The Financial Accounting Standards Board (FASB) is one of three organizations primarily in charge of setting U.S. GAAP (Generally Accepted Accounting Principles). The other two are the Securities and Exchange Commission (SEC) and the American Institute of Certified Public Accountants (AICPA).

Before you get into the meat and potatoes of FASB, you need a little history lesson! Resulting from some congressional criticism of the standard-setting work being done by the AICPA, the Financial Accounting Foundation (FAF) was established in the state of Delaware as a nonprofit corporation.

The FAF, in turn, established the Financial Accounting Standards Board (FASB), which, ta-da!, is currently the private-sector body establishing GAAP for all nongovernmental entities.

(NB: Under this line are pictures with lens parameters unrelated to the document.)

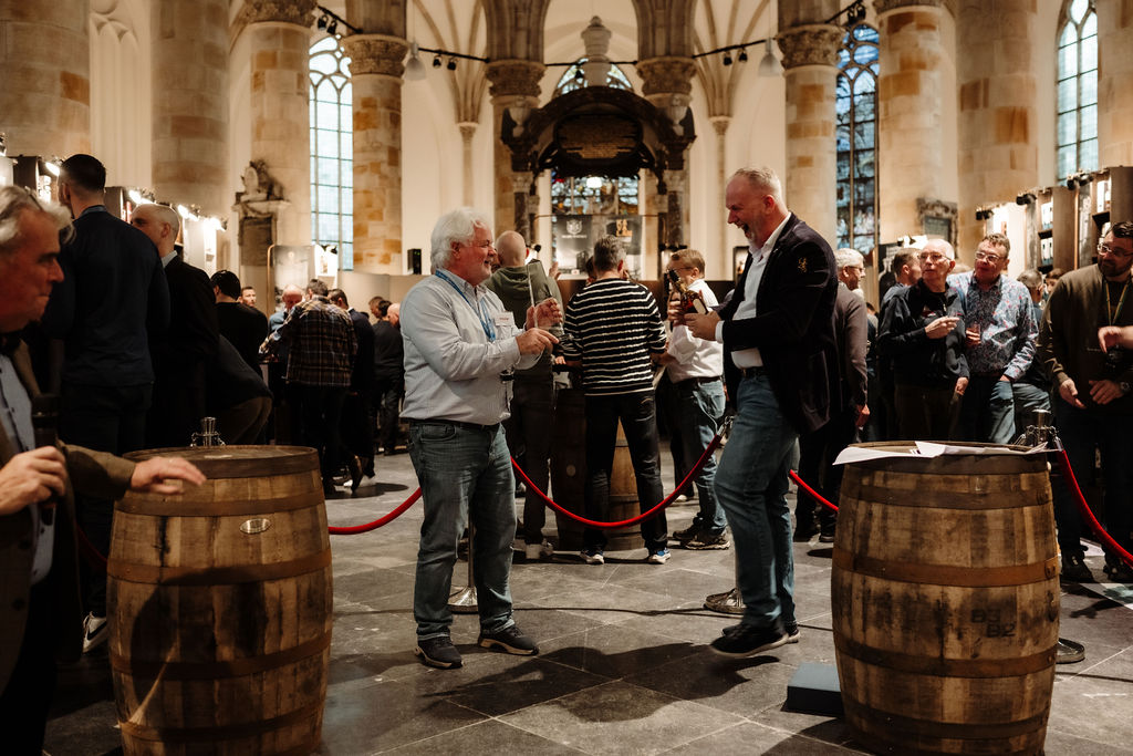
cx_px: 566
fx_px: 1102
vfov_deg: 37.9
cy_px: 378
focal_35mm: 35
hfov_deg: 54.4
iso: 1000
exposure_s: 1/100
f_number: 2.8
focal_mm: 35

Governmental entities follow procedures set up by the Governmental Accounting Standards Board (GASB).

The FASB has five full-time members, who are selected by the FAF. All are required to have knowledge of accounting, finance, and business. For more info on the FASB, accounting standards, and FAF, check out the FASB website.

The FASB further formed the Emerging Issues Task Force (EITF) in 1984 to help identify emerging accounting issues in need of standardization. The EITF consists of accounting professionals who meet six times a year with nonvoting members of the SEC and FASB to mull over current economic, business, and industrial developments.